A sequence of records

☆ ☆ ☆ ☆

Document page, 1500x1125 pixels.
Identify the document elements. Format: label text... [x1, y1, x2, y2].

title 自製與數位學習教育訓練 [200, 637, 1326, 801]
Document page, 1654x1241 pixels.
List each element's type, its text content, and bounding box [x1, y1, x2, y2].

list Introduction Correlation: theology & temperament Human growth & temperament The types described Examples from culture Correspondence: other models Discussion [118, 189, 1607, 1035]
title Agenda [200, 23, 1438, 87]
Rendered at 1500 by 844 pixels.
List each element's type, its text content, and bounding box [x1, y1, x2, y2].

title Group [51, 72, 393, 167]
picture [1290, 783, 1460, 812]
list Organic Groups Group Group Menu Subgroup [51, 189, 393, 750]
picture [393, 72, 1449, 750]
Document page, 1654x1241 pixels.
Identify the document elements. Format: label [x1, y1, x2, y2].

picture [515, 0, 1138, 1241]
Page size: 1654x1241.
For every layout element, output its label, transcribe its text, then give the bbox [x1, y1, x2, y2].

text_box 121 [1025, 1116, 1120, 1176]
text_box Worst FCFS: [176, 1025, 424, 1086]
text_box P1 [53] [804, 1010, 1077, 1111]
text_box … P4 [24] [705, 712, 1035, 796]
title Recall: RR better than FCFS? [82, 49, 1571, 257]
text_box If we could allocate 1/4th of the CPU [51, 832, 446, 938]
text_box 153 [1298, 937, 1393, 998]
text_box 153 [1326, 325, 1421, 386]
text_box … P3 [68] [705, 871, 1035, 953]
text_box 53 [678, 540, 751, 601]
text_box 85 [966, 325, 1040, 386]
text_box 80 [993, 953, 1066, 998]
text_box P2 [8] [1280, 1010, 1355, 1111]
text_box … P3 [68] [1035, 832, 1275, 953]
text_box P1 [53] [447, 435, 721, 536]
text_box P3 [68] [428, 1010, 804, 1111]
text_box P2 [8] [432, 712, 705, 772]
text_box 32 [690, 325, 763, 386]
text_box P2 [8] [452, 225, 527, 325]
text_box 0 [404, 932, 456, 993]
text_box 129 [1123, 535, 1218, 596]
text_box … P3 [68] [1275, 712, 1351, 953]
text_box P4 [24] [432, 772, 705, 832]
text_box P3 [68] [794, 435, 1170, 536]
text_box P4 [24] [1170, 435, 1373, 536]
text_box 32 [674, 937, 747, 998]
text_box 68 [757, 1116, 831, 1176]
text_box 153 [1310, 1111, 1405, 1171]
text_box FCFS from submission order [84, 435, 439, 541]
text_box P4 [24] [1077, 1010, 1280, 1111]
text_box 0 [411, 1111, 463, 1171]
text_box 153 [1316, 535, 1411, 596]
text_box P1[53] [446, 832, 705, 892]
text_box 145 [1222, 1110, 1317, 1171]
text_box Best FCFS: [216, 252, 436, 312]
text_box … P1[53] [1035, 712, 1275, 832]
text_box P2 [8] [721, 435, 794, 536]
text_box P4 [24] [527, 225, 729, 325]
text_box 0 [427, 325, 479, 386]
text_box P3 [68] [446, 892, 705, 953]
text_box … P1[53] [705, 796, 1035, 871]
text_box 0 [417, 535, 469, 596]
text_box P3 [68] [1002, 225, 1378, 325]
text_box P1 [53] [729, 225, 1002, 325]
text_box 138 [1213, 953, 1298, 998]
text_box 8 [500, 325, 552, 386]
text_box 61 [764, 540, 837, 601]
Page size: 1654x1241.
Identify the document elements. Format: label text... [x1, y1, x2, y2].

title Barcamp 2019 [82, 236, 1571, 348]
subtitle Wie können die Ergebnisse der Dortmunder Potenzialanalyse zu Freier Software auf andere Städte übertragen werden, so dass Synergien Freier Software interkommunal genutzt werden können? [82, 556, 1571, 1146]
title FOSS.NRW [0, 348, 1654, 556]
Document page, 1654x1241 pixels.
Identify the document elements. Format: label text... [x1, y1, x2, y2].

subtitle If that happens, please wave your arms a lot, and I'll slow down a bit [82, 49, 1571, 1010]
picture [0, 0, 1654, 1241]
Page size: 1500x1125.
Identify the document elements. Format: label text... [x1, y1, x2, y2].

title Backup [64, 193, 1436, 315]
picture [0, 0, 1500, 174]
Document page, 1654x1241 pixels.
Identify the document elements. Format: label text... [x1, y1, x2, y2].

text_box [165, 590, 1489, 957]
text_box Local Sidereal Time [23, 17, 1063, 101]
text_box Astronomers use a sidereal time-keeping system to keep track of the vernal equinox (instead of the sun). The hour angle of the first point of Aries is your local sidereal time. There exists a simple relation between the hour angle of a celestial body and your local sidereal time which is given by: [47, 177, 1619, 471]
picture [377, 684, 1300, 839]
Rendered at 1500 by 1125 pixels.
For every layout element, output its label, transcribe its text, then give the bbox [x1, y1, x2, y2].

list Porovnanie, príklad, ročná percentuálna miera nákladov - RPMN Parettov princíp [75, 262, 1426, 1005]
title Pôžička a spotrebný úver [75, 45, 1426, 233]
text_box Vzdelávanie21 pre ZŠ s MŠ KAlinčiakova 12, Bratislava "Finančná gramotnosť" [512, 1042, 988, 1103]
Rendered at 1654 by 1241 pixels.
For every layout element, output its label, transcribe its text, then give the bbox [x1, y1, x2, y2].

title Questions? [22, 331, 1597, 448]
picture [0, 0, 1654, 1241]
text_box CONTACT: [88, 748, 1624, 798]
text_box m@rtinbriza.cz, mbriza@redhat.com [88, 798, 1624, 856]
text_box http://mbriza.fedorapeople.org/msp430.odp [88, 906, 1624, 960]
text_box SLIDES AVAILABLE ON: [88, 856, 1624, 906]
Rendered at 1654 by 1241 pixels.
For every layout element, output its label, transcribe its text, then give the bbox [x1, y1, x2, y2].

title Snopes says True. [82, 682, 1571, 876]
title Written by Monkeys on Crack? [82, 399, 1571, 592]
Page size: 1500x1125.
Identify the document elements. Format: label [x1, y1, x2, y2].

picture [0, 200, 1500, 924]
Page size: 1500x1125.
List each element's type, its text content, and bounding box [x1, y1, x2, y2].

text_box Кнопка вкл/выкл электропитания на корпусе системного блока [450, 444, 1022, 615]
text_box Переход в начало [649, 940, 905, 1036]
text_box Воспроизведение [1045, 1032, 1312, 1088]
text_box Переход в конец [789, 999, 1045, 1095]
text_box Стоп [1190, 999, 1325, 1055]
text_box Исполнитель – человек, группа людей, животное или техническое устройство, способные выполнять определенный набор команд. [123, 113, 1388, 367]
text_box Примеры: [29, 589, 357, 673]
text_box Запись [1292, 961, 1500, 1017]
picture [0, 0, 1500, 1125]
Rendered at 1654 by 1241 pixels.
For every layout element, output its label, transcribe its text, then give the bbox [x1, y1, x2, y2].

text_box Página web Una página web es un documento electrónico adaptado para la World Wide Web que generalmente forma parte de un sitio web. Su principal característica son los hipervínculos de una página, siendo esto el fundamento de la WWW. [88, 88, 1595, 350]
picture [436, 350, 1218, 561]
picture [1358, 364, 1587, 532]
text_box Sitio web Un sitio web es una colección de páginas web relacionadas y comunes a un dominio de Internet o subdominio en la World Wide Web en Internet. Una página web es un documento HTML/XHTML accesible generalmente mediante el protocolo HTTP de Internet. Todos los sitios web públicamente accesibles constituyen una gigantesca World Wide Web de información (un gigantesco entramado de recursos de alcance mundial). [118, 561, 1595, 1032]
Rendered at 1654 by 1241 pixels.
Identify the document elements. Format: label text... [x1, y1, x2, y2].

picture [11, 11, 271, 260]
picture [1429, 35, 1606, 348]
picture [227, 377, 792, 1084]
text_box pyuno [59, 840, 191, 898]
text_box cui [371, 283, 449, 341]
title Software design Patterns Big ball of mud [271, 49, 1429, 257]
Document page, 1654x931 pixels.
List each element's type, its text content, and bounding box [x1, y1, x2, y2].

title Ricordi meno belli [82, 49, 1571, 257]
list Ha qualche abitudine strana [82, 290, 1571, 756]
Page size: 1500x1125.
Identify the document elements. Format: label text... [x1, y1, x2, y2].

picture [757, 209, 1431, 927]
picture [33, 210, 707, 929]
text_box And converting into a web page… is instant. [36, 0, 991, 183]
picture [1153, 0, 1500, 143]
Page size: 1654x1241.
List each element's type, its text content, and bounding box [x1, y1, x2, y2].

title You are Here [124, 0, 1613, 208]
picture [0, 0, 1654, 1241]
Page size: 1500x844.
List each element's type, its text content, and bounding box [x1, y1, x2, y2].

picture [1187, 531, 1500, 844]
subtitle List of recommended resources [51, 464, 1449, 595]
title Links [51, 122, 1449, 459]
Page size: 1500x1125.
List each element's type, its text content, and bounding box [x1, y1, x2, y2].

☆ ☆ ☆ ☆

Reproduce verbatim the portion of the records that begins with the line containing "Document page, 1654x931 pixels." and continues through the final line of the records, including both of those lines.

§ **Exercise result**
Document page, 1654x931 pixels.
List each element's type, its text content, and bounding box [x1, y1, x2, y2].

title Ricordi meno belli [82, 49, 1571, 257]
list Ha qualche abitudine strana [82, 290, 1571, 756]
Page size: 1500x1125.
Identify the document elements. Format: label text... [x1, y1, x2, y2].

picture [757, 209, 1431, 927]
picture [33, 210, 707, 929]
text_box And converting into a web page… is instant. [36, 0, 991, 183]
picture [1153, 0, 1500, 143]
Page size: 1654x1241.
List each element's type, its text content, and bounding box [x1, y1, x2, y2].

title You are Here [124, 0, 1613, 208]
picture [0, 0, 1654, 1241]
Page size: 1500x844.
List each element's type, its text content, and bounding box [x1, y1, x2, y2].

picture [1187, 531, 1500, 844]
subtitle List of recommended resources [51, 464, 1449, 595]
title Links [51, 122, 1449, 459]
Page size: 1500x1125.
List each element's type, its text content, and bounding box [x1, y1, x2, y2].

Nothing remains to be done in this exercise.